Thou's angriest record is also their most melodic, Umbilical is the rare sludge album that gets more devastating the closer you listen.

Released 31 May 2024
Reviewed 1 July 2024
Listen on Bandcamp ↗

Thou from Baton Rouge have been releasing music at a pace that borders on absurd, full albums, EPs, splits, collaborative records, since 2005, and the volume has never come at the cost of quality. Umbilical is their eighth studio album and possibly their most focused: an explicitly feminist, furiously political sludge record that opens with “Narcissist’s Prayer” and closes with a track called “Emotional Terrorist,” and means every word of both.

The album’s central argument is personal and structural at the same time. Vocalist Bryan Funck howls at institutions and at the intimate violence they produce, at the psychology that enables cruelty and at the individuals who embody it. “House of Ideas” dissects intellectual self-satisfaction with a precision that’s rare in metal, the lyrics anatomizing a particular kind of person rather than making general claims. “I Feel Nothing When You Cry” is the most direct track on the record, blunt, specific, angry in a way that sounds like exhaustion rather than heat.

What makes Umbilical different from most political metal is that it doesn’t lose itself in abstraction.
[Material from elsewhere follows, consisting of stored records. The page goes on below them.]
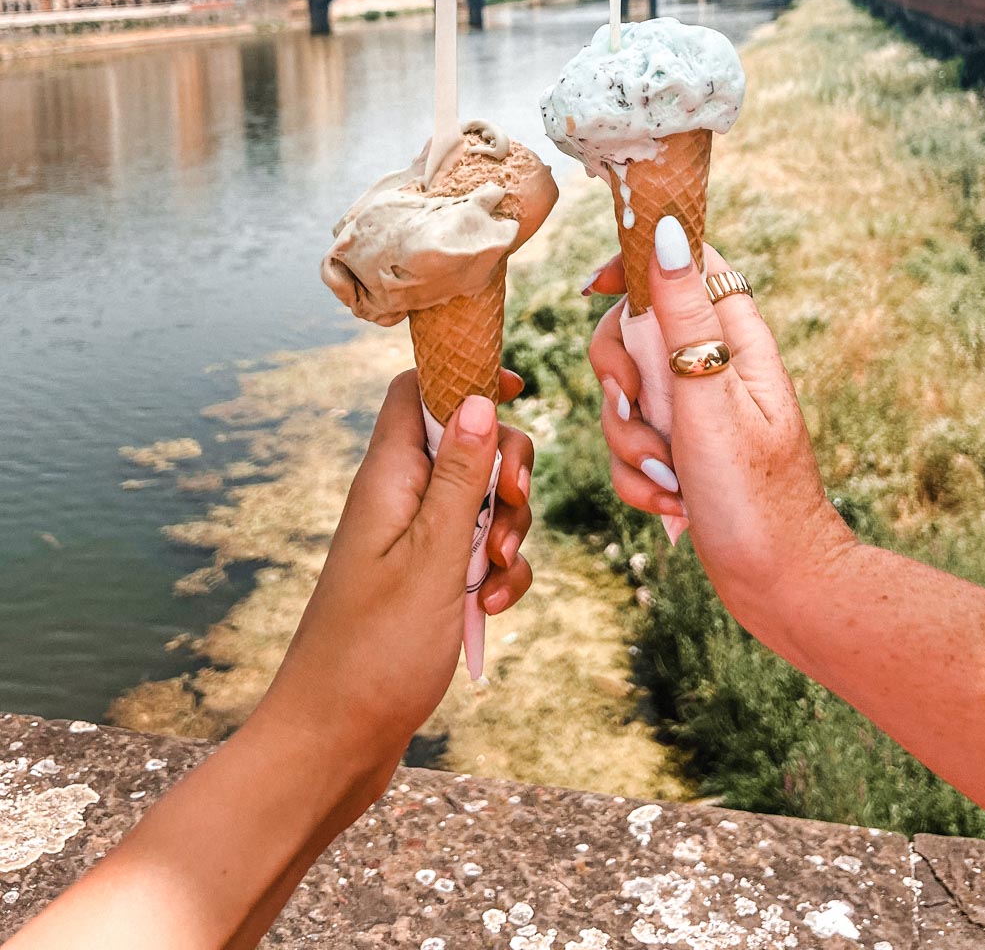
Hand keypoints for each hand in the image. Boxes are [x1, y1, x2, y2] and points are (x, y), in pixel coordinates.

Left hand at [261, 368, 533, 778]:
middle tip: (509, 512)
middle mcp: (397, 500)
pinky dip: (495, 577)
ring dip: (507, 534)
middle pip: (468, 443)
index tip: (515, 389)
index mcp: (388, 477)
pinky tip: (487, 613)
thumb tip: (479, 396)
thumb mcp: (433, 556)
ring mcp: (412, 543)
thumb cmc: (373, 652)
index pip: (418, 389)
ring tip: (489, 584)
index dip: (464, 376)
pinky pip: (477, 556)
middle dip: (508, 473)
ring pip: (482, 503)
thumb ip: (461, 475)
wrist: (334, 743)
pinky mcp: (426, 583)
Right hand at [587, 226, 852, 629]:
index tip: (597, 289)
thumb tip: (667, 231)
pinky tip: (672, 504)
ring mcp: (696, 411)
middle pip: (635, 332)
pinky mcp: (679, 453)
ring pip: (625, 397)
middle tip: (640, 410)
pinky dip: (639, 477)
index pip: (684, 263)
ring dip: (630, 442)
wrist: (779, 586)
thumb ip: (684, 317)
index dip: (637, 263)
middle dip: (620, 379)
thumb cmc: (756, 495)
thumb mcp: (710, 399)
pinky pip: (631, 446)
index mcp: (735, 338)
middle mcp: (714, 366)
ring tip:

The targets are specific, the critique is grounded, and the music matches, not background noise for a manifesto but a genuine expression of the fury behind the words. The guitar work (Mathew Thudium and Andy Gibbs share the duties) layers sludge riffs with melodic lines that surface and recede, giving the album an emotional complexity that the lyrics demand.
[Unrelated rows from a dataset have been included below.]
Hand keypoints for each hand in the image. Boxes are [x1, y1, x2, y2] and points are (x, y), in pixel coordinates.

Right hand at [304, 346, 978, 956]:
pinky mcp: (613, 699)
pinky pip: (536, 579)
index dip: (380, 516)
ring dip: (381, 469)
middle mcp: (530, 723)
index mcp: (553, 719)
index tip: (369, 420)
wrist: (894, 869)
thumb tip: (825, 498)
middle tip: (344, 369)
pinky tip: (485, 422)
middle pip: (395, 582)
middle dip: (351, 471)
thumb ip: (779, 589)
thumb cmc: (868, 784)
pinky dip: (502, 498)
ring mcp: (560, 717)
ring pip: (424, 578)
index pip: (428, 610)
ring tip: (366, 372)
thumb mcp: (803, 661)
The production is warm and full for a sludge record, not the stripped-back abrasion of their earlier work, but a denser, more layered sound that lets the melodic elements in the guitar work come forward. Funck’s vocals are right at the front, which is the right call: this is an album where the words matter, and the mix makes sure you hear them. Rhythm section is locked and heavy throughout, but never purely rhythmic, it responds to the songs’ emotional content rather than just holding time underneath them.

Standout tracks: House of Ideas, Narcissist’s Prayer, I Feel Nothing When You Cry

Umbilical is Thou at their most essential: furious, melodic, precisely targeted, and built to last. The kind of record you come back to not because it makes you feel good but because it makes you feel accurately.